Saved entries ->
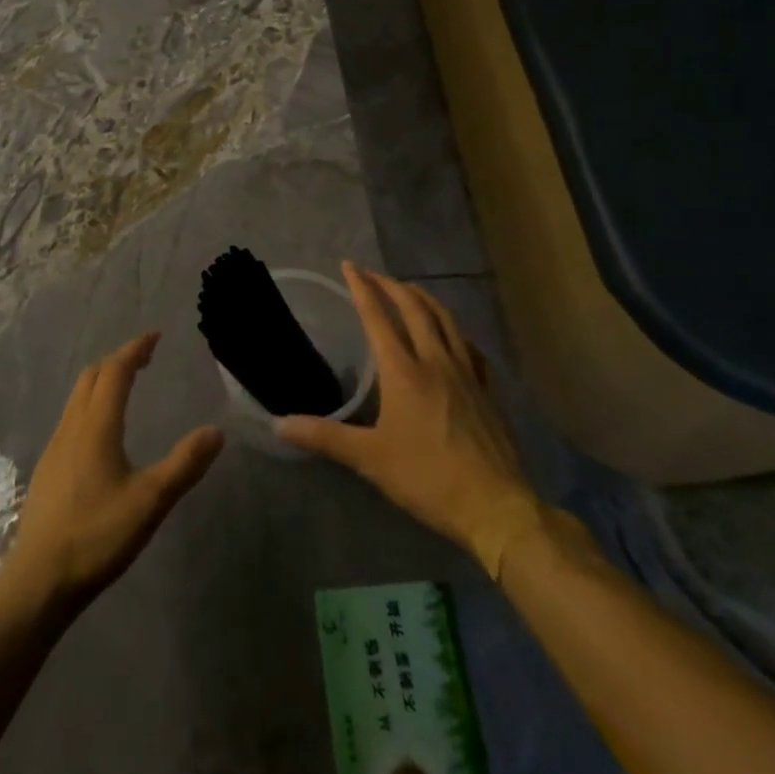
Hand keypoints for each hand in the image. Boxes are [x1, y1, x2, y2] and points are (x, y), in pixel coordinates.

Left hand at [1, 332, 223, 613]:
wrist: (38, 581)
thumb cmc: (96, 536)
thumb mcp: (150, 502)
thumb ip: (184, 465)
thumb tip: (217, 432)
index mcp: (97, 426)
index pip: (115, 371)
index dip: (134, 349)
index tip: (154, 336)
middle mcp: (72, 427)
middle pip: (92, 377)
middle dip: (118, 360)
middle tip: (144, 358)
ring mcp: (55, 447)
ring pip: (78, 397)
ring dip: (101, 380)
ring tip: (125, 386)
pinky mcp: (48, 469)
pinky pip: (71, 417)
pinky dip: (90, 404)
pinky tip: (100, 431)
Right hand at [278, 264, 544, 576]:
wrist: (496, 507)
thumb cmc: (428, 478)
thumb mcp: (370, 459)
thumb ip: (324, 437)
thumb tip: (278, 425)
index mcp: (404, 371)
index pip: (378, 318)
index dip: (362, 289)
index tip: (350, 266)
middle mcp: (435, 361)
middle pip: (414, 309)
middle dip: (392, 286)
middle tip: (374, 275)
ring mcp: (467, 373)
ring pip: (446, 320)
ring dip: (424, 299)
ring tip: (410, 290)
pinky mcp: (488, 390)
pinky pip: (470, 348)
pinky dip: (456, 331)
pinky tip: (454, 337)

* * *

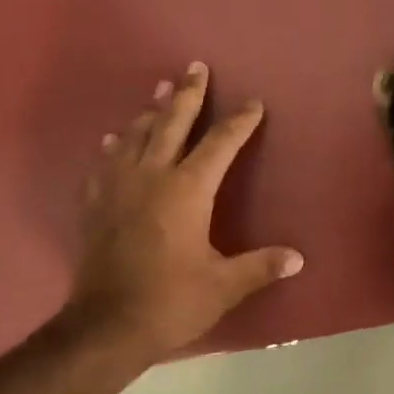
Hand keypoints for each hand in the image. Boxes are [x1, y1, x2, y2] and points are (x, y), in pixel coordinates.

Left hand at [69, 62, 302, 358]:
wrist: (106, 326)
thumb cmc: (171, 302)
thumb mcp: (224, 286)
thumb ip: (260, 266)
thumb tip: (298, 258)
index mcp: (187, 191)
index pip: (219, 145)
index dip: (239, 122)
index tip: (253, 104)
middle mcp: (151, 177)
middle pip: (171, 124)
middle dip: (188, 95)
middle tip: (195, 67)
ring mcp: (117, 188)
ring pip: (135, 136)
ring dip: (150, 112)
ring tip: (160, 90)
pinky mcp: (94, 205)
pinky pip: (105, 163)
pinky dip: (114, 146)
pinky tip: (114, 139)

...

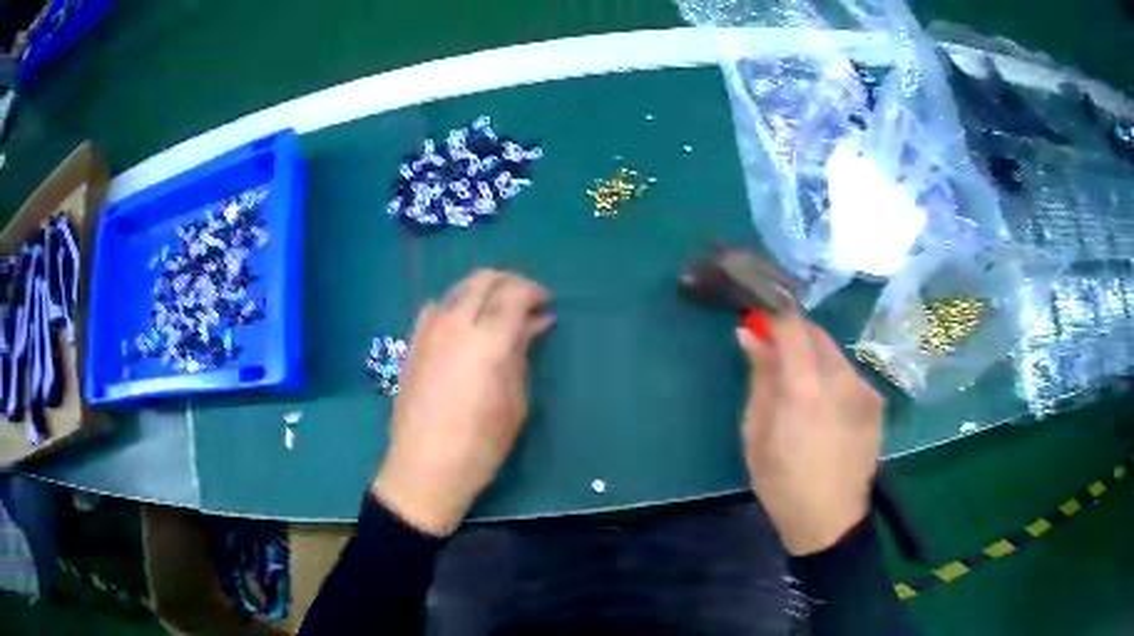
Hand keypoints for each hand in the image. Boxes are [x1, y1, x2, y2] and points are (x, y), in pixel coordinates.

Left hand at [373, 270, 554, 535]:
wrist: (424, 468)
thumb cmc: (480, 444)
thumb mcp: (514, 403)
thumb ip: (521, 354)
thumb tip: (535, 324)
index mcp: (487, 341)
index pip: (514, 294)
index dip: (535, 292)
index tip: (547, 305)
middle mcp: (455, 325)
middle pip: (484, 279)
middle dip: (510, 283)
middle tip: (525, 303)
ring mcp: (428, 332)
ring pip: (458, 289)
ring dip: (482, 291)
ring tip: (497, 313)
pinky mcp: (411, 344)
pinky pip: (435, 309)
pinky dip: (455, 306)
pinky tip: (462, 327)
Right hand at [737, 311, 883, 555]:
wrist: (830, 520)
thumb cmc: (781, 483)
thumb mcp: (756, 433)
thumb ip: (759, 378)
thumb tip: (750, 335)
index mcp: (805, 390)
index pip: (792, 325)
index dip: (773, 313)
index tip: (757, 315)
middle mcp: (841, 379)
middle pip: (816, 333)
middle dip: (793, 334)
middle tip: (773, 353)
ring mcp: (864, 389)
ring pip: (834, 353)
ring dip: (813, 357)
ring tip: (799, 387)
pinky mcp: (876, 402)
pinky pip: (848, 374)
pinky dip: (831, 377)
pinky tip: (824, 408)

WHAT IS EXPECTED ->
In the records above, the line with "ring dip: (150, 112)" marks the start and the line with "pinky tip: (114, 139)" marks the end; copy that stretch exactly, both lines included, and nothing else.

ANSWER FOR THIS EXERCISE ->
ring dip: (150, 112)
ring tip: (160, 90)
pinky mcp: (94, 205)
pinky pip: (105, 163)
pinky dip: (114, 146)
pinky tip: (114, 139)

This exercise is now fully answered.